You're right that I'm leaving aside the question of how the user sets the policies, because it may vary by protocol and type of device too much to make general advice useful.  If you would like me to add an explicit statement to that effect, I am happy to note that it is not covered.  
 

 

In general, the point of the document is that the host should be able to omit the data without mid-network devices adding it back.  That's the point of protecting the traffic in the first place, after all.  I am saying that if the protocols require the data, then getting it from the end host has better privacy properties than getting from it from mid-network entities.

[Med] I’m not sure we can have such general statement because the data may not be available (e.g., DHCP for example) to clients + the data supplied by clients (when possible) may not be reliable + enforcing policies based on client-supplied data may have implication on other users (e.g., spoofing XFF for example). Obviously, getting some of the information from a client may have implications on QoE…the user needs to understand the root causes of a degradation of QoE. Of course, these implications may not be new for users who are familiar with disabling _javascript_s and cie.  

 

For example, the document states that the information in a Forward-For header can be supplied by the host itself and then communicated to a remote consumer.
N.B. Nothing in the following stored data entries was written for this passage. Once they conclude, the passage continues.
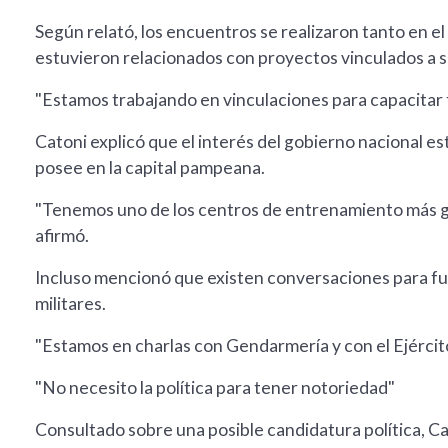
Según relató, los encuentros se realizaron tanto en e
estuvieron relacionados con proyectos vinculados a s
"Estamos trabajando en vinculaciones para capacitar f
Catoni explicó que el interés del gobierno nacional e
posee en la capital pampeana.
"Tenemos uno de los centros de entrenamiento más gr
afirmó.
Incluso mencionó que existen conversaciones para fut
militares.
"Estamos en charlas con Gendarmería y con el Ejército
"No necesito la política para tener notoriedad"
Consultado sobre una posible candidatura política, C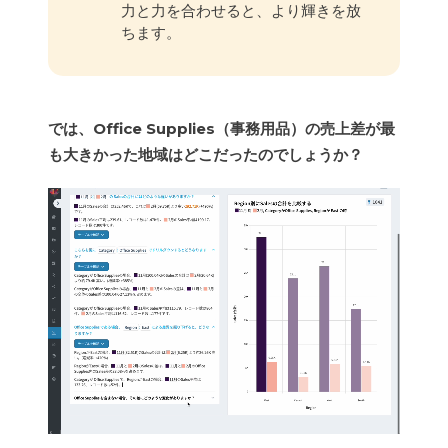
力と力を合わせると、より輝きを放
ちます。
では、Office Supplies（事務用品）の売上差が最
も大きかった地域はどこだったのでしょうか？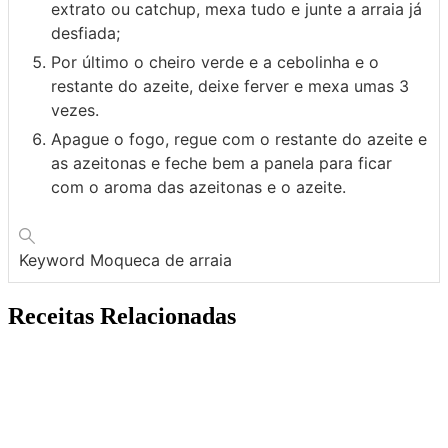
extrato ou catchup, mexa tudo e junte a arraia já
desfiada;
Por último o cheiro verde e a cebolinha e o
restante do azeite, deixe ferver e mexa umas 3
vezes.
Apague o fogo, regue com o restante do azeite e
as azeitonas e feche bem a panela para ficar
com o aroma das azeitonas e o azeite.
Keyword
Moqueca de arraia
Receitas Relacionadas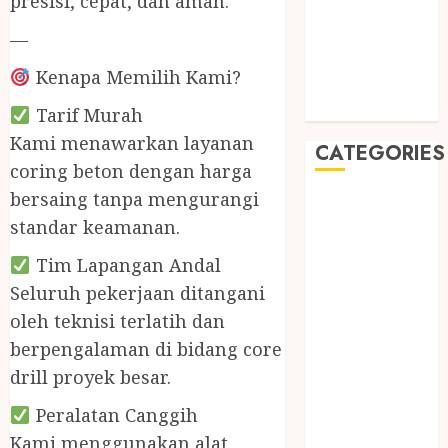
presisi, cepat, dan aman.
May 2019
January 2019
—
November
Kenapa Memilih Kami?
2018
October 2018
Tarif Murah
Kami menawarkan layanan
CATEGORIES
coring beton dengan harga
bersaing tanpa mengurangi
BADUT SULAP
standar keamanan.
ULTAH ANAK
BAHAN KIMIA
Tim Lapangan Andal
BELAH KAYU
Seluruh pekerjaan ditangani
JOGJA
oleh teknisi terlatih dan
BERAS
berpengalaman di bidang core
ORGANIK
drill proyek besar.
RMK
BERAS
Peralatan Canggih
PREMIUM
Kami menggunakan alat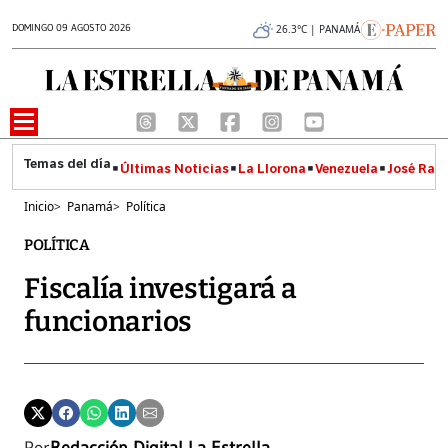
DOMINGO 09 AGOSTO 2026
26.3°C | PANAMÁ
Últimas Noticias
La Llorona
Venezuela
José Raúl
Inicio
>
Panamá
>
Política
POLÍTICA
Fiscalía investigará a
funcionarios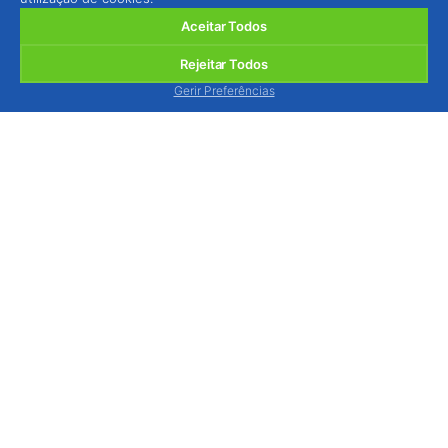
Aceitar Todos
Rejeitar Todos
Gerir Preferências
BIOSANI - Agricultura Biológica e Protecção
Integrada, Lda.
Quinta de São Brás, Serra do Louro, 2950-354
Palmela, Portugal
ver mapa
Estamos disponíveis para o atender, via contacto
telefónico, de segunda a sexta-feira das 9h às 13h
e das 14h às 18h.
Tel.: (+351) 212 333 019
(chamada p/ rede fixa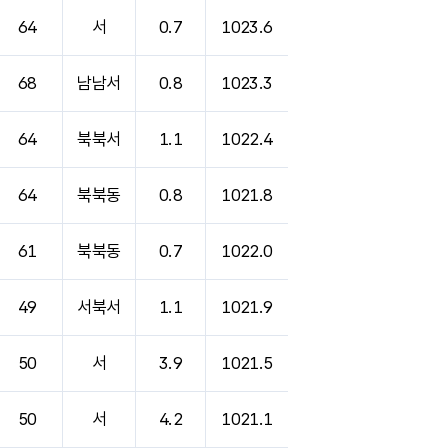
64
서
0.7
1023.6
68
남남서
0.8
1023.3
64
북북서
1.1
1022.4
64
북북동
0.8
1021.8
61
북북동
0.7
1022.0
49
서북서
1.1
1021.9
50
서
3.9
1021.5
50
서
4.2
1021.1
This is indeed possible, but because of abusing hosts some servers implement whitelists to trust proxies; see https://meta.wikimedia.org/w/extensions/TrustedXFF/trusted-hosts.txt.      

 

 

The Wikimedia case is a very interesting one to raise, because it derives from a set of assumptions about the network that are somewhat flawed and then attempts to patch those flaws in ways that actually damage the mechanisms of the system they originally built.

Wikimedia wants to allow folks to edit without login credentials.  This allows for anonymous users to make corrections or additions; this is a goal.  The consequence of that goal being achieved is that trolls or malicious editors can have at anything they want.
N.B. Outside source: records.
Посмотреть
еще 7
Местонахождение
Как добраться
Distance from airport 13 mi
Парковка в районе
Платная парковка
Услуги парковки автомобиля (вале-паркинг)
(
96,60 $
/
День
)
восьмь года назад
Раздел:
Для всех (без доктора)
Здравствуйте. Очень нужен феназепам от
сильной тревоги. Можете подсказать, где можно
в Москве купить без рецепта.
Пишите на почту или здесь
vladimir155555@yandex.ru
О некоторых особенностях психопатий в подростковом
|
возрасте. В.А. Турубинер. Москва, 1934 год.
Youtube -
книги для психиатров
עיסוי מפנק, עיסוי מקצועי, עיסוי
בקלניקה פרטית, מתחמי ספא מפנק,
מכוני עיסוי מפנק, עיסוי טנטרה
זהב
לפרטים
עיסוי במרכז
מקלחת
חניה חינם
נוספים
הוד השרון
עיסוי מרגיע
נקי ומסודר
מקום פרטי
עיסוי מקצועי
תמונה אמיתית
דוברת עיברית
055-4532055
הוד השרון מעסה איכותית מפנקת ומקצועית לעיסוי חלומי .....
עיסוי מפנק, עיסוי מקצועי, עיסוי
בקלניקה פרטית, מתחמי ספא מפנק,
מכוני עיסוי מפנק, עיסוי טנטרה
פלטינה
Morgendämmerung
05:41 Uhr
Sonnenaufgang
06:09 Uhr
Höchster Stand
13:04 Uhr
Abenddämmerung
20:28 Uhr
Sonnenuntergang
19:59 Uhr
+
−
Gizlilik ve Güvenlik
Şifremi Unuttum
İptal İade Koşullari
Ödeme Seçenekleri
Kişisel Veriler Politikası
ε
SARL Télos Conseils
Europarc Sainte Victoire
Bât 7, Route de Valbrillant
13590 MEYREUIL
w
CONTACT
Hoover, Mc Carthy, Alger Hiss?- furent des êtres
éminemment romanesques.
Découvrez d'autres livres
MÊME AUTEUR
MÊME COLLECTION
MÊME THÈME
Rather than institute credentials and ACLs, Wikimedia attempts to substitute blocking by IP for blocking by credential.  The property they are looking for in IPs is not really there, though:  they are not unique to individuals, especially over time. 
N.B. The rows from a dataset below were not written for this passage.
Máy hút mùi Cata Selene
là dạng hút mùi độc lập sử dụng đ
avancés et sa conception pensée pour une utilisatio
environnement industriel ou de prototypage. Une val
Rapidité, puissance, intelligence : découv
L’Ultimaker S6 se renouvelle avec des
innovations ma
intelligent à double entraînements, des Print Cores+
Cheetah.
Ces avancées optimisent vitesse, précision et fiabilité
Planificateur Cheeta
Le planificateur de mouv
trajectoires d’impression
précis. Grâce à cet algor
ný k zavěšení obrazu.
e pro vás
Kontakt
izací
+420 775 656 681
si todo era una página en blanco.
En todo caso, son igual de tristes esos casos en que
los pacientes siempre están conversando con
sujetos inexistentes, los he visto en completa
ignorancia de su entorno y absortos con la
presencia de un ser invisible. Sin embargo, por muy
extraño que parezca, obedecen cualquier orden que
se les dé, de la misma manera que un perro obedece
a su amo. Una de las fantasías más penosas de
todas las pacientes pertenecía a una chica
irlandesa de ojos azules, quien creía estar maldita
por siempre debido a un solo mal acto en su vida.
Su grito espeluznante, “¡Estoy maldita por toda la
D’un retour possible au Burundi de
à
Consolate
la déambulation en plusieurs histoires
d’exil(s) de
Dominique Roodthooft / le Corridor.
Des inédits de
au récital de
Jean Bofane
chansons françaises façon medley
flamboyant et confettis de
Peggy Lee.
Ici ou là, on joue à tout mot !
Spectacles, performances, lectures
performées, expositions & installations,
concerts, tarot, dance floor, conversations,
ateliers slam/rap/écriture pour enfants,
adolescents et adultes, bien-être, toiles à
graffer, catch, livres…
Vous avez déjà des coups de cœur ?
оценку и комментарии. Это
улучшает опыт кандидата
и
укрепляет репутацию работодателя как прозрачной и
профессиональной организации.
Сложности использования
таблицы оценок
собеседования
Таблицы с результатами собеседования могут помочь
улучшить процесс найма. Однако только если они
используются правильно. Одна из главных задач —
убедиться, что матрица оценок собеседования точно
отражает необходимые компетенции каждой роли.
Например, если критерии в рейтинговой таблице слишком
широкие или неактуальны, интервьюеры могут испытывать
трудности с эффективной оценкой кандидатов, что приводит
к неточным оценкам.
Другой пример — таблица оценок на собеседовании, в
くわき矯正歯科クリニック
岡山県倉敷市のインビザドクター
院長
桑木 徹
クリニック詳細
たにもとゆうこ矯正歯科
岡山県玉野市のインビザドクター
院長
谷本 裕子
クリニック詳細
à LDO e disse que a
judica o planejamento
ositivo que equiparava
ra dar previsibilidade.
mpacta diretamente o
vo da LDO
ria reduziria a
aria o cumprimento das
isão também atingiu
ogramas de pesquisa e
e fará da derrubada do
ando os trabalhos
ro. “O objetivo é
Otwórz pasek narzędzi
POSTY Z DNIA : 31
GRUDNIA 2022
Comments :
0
This damages those who share IP addresses (due to NATs or proxies).  As far as I can tell, the NAT problem is simply treated as collateral damage.  For the proxies, they attempt to work around the damage using XFF.  That's spoofable, though, so they attempt to limit it to specific proxies whose XFF they trust--many of which require logins.  That shifts the information about who is editing Wikipedia out of their hands, but leaves it in the network and thus not truly anonymous.  I understand the engineering balance they are trying to strike, but I'm not sure I can recommend their solution.

 

[Med] I’m not recommending their solution either, but I’m trying to raise the point that an engineering balance is out there. ACKing that deployment reality is better than ignoring it.

 


The deployment considerations text is meant to point out the engineering balance.  I'm happy to add the text noted above (on latency, the end user responsibility for correct data, the PSAP carve out, and the explicit note that the document does not treat how to obtain consent from a user so that an end system can supply data). 

I'm less happy to add language on adversarial treatment of client-supplied data.  This is partly because many of the systems which use network-supplied data are based on a misunderstanding of the properties of the data being added.  It is partly because the adversarial relationship can extend to network-supplied data.  It is also because a fair few of them are simply security theater.  If you have a specific edit you would like to propose, though, I will consider it.